SHFM1, SHFM2, and SHFM5
SHFM1 has been identified in individuals found to have a chromosomal rearrangement involving 7q21–q22 [Scherer et al., 1994]. A microdeletion of this region has refined the critical interval to 0.9 M, which includes the candidate genes DSS1, DLX5, and DLX6 [Wieland et al., 2004]. Animal models in which dlx5 and dlx6 have been targeted for deletion exhibit an SHFM phenotype only if both dlx5 and dlx6 genes are deleted [Robledo et al., 2002]. A direct cause between mutations within these genes and SHFM has not been made in humans.

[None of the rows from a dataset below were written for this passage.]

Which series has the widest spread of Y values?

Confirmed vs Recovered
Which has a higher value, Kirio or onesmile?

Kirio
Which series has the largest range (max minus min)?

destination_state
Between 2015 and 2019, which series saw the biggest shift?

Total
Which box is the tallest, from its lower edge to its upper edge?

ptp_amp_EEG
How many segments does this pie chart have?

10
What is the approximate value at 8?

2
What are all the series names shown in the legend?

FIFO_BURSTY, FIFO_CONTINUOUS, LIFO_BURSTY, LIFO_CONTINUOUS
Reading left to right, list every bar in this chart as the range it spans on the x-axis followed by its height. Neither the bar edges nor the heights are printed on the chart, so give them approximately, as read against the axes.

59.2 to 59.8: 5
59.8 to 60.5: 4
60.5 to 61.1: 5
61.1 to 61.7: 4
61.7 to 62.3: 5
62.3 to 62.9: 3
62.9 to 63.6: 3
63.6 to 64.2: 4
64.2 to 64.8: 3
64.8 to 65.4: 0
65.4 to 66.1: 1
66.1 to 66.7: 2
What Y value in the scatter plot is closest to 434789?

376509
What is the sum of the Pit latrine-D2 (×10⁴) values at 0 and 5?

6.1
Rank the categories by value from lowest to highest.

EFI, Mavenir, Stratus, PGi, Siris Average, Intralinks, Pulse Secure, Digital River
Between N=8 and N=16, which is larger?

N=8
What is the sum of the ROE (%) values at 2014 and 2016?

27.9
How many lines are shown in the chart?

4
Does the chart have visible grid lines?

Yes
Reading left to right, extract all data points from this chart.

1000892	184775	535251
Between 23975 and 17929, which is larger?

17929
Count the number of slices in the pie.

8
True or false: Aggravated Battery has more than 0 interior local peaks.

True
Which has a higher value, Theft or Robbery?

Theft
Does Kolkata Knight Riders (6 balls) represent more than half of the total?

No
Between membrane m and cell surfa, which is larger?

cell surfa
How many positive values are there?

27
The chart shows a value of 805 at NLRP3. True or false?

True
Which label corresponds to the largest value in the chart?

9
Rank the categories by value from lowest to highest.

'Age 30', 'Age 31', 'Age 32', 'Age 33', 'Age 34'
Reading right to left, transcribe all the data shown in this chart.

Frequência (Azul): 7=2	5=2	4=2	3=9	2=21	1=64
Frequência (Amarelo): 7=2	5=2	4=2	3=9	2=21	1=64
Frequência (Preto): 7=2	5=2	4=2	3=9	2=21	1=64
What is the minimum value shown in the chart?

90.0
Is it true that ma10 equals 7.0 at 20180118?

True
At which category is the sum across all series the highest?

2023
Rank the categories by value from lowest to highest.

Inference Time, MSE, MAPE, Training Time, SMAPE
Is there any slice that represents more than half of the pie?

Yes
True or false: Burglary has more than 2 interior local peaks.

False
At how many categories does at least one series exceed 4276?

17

The critical region for the X-linked SHFM2 has recently been narrowed to 5 cm and screening of the 19 candidate genes within this region did not identify a causative mutation [Faiyaz-Ul-Haque et al., 2005].
In SHFM5, a chromosomal rearrangement has been identified at 2q24–q31, which includes the candidate genes DLX1 and DLX2 [Qiu et al., 1997]. However, neither homozygous nor heterozygous knockout mouse models exhibit an SHFM phenotype [Zakany and Duboule, 1996]. The HOXD cluster of genes is located adjacent to the deleted region and mutations within this cluster have been shown to cause synpolydactyly [Zakany and Duboule, 1996; Goodman et al., 2002]. There is however some evidence in animal studies to suggest that a telomeric regulator of the Hox D genes may be the causative gene involved in SHFM5 [Goodman et al., 2002] which would also account for the phenotypic differences between monodactyly noted in limbs of individuals affected with SHFM5 versus SHFM1-4. The Hox D genes are regulated from the posterior mesenchyme of the developing limb with both spatial and temporal colinearity [Herault et al., 1997; Kmita et al., 2002]. The anterior segment of the limb is least affected in SHFM5 as the Hox A cluster exerts their regulatory effects anteriorly while the posterior segment is Hox D dependant and thus monodactyly is represented by the radial element [Herault et al., 1997; Peichel et al., 1997; Del Campo et al., 1999]. This mechanism is in contrast to the current understanding of the pathogenesis of monodactyly in SHFM3 and SHFM4, which maintain that the posterior element is retained in monodactyly. It is of interest to note that elimination of both Hox A and Hox D expression results in severe limb truncation defects [Kmita et al., 2005].
Distance Effects
One of the two dactylaplasia mouse mutations affects neither the amount nor the integrity of the dactylin transcript and it cannot be excluded, therefore, that dac alleles disrupt long-range regulatory sequences from one or more genes. Disruption of a distant regulator of downstream developmental genes has also been postulated as the cause in both SHFM1 and SHFM5. The skeletal dysplasias as a group are replete with examples of genes being modulated by distant regulators. An interesting example of this is the disruption of long-range regulatory sequences of the sonic hedgehog gene which have been shown to play a causative role in the limb malformation preaxial polydactyly (PPD) [Lettice et al., 2002]. Two categories of malformations resulting from the abnormal expression of the LMBR1 gene have been identified in humans and mouse; limb reduction defects as in acheiropodia and duplications, fusions, and aplasias of skeletal elements as in PPD, (Hemimelic extra-toes) Hx, and (Sasquatch) Ssq. The acheiropodia phenotype appears to result from a loss-of-function mutation, while PPD, Hx, and Ssq appear to be the consequence of gain-of-function mutations of the same gene. Interestingly enough, both the acheiropodia and the Ssq mouse mutations point to the possible role of mutant LMBR1 in the mis-regulation of sonic hedgehog. This regulatory phenomenon is not unique to skeletal development but nevertheless plays a critical role and as our understanding evolves, we hope to gain more insight into the complex nature of gene regulation and malformation.